------ Excerpt ------

In the testing set, we have nuls in 33 columns: 7 continuous features, 4 discrete column, 9 nominal columns and 13 ordinal columns. 

#### Nulls in Categorical variables 

Looking at the description for each variable I found that 'NA' stands for:

* `Alley`: No alley access
* `GarageType`: No Garage
* `MiscFeature`: None
* `BsmtQual`, `BsmtCond`, `BsmtExposure`, `BsmtFinType1`, `BsmtFinType2`: No Basement
* `FireplaceQu`: No Fireplace
* `Pool quality`, `PoolQC`: No pool
* `GarageFinish`, `GarageQual`, `GarageCond`: No Garage
* `Fence`: No Fence

These should be replaced by other variables in order to account for them when encoding our features.


Some other features with Nulls that require further investigations: `MSZoning`, `Utilities`, `Exterior1st`, `Exterior2nd`, `MasVnrType`, `SaleType`, `Functional`.

#### Non-null unique values

In [None]:
# let's filter only for discrete, nominal and ordinal features
unique_filter =  discrete_features + nominal_features + ordinal_features

In [None]:
# non-null unique values for ordinal features
df_train[ordinal_features].nunique()

In [None]:
# non-null unique values for nominal features
df_train[nominal_features].nunique()

In [None]:
# non-null unique values for nominal features
df_train[discrete_features].nunique()

In [None]:
df_train[discrete_features].head()

In [None]:
# non-null unique values differences between training and testing set
df_diff_features = df_train[unique_filter].nunique() - df_test[unique_filter].nunique()
df_diff_features = df_diff_features[df_diff_features != 0]
df_diff_features

In [None]:
df_diff_features.plot(kind='barh', figsize=(10, 10));
plt.title('Categorical Features Differences Training/Testing Set')
plt.show()

We can see there are some differences between the unique values from training set to testing set. It's important to assess the differences since we want our model to make predictions on similar data. It is tough to predict values if we don't have training examples.

#### Dataset Statistics

In [None]:
# describe the dataset
df_train[continuous_features + ['SalePrice']].describe().T

### #2 Cleaning the Data

* The dataset is pretty clean but we do need to fill in the missing values and remove potential outliers that can affect our Linear Model.

#### Fillna for categorical variables

From the dataset description, the missing values in these categorical features: 'Alley', 'GarageType', 'MiscFeature', 'FireplaceQu', 'Fence', 'BsmtQual', 'BsmtCond', 'BsmtExposure', 'BsmtFinType1', 'BsmtFinType2', 'PoolQC', 'GarageFinish', 'GarageQual', 'GarageCond', means `None`

In [None]:
for feat in ['Alley', 'GarageType', 'MiscFeature', 'FireplaceQu', 'Fence']:
    # fill NaNs
    df_train[feat].fillna(f'No{feat}', inplace=True)

------

- **Activity A**
According to the notebook excerpt on missing values, how many columns in the testing set contain nulls?
- **Activity B**
Continue the data-cleaning notebook excerpt after its final line.
The material after this point has no connection to the notebook excerpt on missing values.

------ Dataset content ------

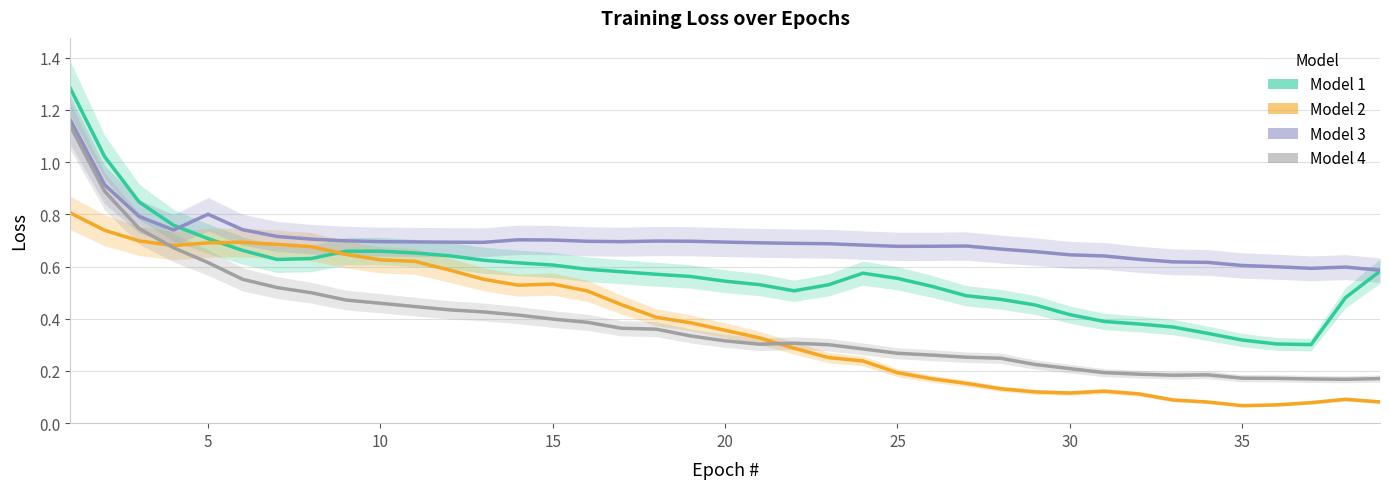

Which series has the largest total across all categories?

Model 3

------

- **Response area A**
33 columns.

- **Response area B**
    df_test[feat].fillna(f'No{feat}', inplace=True)
    print(f'{feat}...done')

In [None]:
# test for training set
df_train[['Alley', 'GarageType', 'MiscFeature', 'FireplaceQu', 'Fence']].isnull().sum()

In [None]:
# check for testing set 
df_test[['Alley', 'GarageType', 'MiscFeature', 'FireplaceQu', 'Fence']].isnull().sum()

In [None]:
# fill for no basement
for feat in ['BsmtQual', 'BsmtCond', 'BsmtExposure', 'BsmtFinType1', 'BsmtFinType2']:
    # fill NaNs
    df_train[feat].fillna(f'NoBasement', inplace=True)
    df_test[feat].fillna(f'NoBasement', inplace=True)
    print(f'{feat}...done')

In [None]:
# test for train
df_train[['BsmtQual', 'BsmtCond', 'BsmtExposure', 'BsmtFinType1', 'BsmtFinType2']].isnull().sum()

In [None]:
# and testing set
df_test[['BsmtQual', 'BsmtCond', 'BsmtExposure', 'BsmtFinType1', 'BsmtFinType2']].isnull().sum()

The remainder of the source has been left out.